» **Exercise set**
(a) Reproduce word for word the passage of the medical update that runs from "My last medical" up to and including "is our fate.".
(b) List each sentence in the medical update that contains the word "God".

Here is part two of this big update. Sorry it took so long…the ticks took over 😉

Picture

My last medical update was on my 6 week checkup. An eventful day full of blessings. Nestled in the back pines a new beginning was awaiting me. Not only did I take a huge step into getting well but made a new friend along the way. God has a funny way of bringing people together that need each other in that particular time in their lives. I have learned that this has happened quite often in my life and I am grateful. I do not believe in coincidence, I believe everything happens for a reason. It is God’s plan and is our fate. 

I spoke before about a man that I met waiting to see the doctor. I have since become friends with him and we talk frequently now to help each other through this journey. I have made a friend for life and I couldn’t be more grateful that God has brought us together, to help us stay motivated and to fight for life. 


I truly meant that it was a day of blessings. I left with orders for IV medication and for the first time hope for the future. On the way home all I could focus on was the reality that maybe one day I would be blessed with a “normal” life. A life free of physical pain and mental anguish.  

Picture

The next two weeks were very challenging for me. I went on a search for a surgeon to place the port-a-cath and a home health company to take over my care. Through recommendations I found the best surgeon in my area. After my consultation we were a go for surgery. It was really nice for the first time to have a doctor not question my disease and just say “let’s do this and get you better”!

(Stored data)
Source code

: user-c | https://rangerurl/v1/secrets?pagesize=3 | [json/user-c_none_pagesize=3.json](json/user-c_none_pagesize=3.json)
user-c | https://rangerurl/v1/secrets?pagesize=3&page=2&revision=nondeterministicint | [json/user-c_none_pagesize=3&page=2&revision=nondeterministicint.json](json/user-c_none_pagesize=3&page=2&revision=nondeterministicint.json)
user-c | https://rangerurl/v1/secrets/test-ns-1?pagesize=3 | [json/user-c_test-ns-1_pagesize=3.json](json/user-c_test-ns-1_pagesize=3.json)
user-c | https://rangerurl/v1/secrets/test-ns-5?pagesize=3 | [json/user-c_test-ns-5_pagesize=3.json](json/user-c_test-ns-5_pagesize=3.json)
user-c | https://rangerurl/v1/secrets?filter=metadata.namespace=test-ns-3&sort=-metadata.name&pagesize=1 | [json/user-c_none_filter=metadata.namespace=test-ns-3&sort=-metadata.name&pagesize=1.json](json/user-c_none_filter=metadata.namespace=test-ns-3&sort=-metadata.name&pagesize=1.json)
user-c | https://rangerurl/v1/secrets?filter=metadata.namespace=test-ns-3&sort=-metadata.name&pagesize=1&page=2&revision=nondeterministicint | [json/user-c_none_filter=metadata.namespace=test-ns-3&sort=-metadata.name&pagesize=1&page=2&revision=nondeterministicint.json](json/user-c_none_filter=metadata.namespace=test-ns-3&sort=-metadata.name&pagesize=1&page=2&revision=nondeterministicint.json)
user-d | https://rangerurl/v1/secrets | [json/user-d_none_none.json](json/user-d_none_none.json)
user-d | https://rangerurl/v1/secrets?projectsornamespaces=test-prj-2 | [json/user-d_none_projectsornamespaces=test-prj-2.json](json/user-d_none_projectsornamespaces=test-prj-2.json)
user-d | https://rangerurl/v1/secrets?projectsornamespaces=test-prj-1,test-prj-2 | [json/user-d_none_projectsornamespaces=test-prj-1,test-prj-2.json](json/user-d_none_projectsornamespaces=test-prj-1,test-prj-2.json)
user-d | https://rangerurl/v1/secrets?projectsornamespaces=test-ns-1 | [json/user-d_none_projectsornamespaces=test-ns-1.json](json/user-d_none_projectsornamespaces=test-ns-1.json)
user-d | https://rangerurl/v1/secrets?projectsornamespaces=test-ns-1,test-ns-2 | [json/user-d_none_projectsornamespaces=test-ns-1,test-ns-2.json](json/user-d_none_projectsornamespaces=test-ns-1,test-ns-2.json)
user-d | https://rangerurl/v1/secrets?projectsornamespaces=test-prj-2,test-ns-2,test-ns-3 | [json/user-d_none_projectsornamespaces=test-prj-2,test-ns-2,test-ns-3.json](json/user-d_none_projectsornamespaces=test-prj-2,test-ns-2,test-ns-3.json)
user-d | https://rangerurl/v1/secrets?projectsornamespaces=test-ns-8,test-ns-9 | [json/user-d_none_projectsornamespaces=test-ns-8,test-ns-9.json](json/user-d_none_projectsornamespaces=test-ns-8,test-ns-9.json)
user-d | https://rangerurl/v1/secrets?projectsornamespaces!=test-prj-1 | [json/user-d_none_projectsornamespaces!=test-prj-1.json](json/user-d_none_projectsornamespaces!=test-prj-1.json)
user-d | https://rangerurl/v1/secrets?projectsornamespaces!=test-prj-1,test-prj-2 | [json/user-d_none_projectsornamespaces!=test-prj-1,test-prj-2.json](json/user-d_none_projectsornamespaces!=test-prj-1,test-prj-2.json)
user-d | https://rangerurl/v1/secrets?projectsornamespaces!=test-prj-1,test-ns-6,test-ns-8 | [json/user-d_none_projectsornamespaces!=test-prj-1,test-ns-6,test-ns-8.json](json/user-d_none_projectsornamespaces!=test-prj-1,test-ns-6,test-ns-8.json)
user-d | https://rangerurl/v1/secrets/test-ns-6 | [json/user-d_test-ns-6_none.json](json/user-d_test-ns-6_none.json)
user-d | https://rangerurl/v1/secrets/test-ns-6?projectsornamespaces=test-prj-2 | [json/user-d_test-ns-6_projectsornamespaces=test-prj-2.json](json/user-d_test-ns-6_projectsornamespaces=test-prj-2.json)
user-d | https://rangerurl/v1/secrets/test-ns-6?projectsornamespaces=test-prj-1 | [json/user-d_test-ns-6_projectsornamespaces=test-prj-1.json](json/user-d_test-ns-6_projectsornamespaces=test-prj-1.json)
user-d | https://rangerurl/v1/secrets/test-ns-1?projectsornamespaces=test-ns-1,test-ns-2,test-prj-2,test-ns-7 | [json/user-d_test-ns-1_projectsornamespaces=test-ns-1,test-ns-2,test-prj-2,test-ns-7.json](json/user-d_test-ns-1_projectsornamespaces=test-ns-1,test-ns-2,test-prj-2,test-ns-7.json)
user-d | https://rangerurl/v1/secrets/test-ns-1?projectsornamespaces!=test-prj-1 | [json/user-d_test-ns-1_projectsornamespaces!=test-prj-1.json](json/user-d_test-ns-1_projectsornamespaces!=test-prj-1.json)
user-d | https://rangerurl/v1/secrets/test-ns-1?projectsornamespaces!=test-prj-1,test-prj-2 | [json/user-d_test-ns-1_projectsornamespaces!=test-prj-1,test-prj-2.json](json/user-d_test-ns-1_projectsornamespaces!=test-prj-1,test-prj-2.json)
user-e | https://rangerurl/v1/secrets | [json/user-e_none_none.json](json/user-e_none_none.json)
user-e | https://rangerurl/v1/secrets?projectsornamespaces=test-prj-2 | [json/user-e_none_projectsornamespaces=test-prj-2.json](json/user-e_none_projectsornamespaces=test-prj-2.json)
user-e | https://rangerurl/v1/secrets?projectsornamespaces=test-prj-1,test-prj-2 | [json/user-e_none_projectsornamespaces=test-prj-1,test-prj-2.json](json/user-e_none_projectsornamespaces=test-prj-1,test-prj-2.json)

» **Solutions to the exercise**
(a)
My last medical update was on my 6 week checkup. An eventful day full of blessings. Nestled in the back pines a new beginning was awaiting me. Not only did I take a huge step into getting well but made a new friend along the way. God has a funny way of bringing people together that need each other in that particular time in their lives. I have learned that this has happened quite often in my life and I am grateful. I do not believe in coincidence, I believe everything happens for a reason. It is God’s plan and is our fate.

(b)
- God has a funny way of bringing people together that need each other in that particular time in their lives.
- It is God’s plan and is our fate.
- I have made a friend for life and I couldn’t be more grateful that God has brought us together, to help us stay motivated and to fight for life.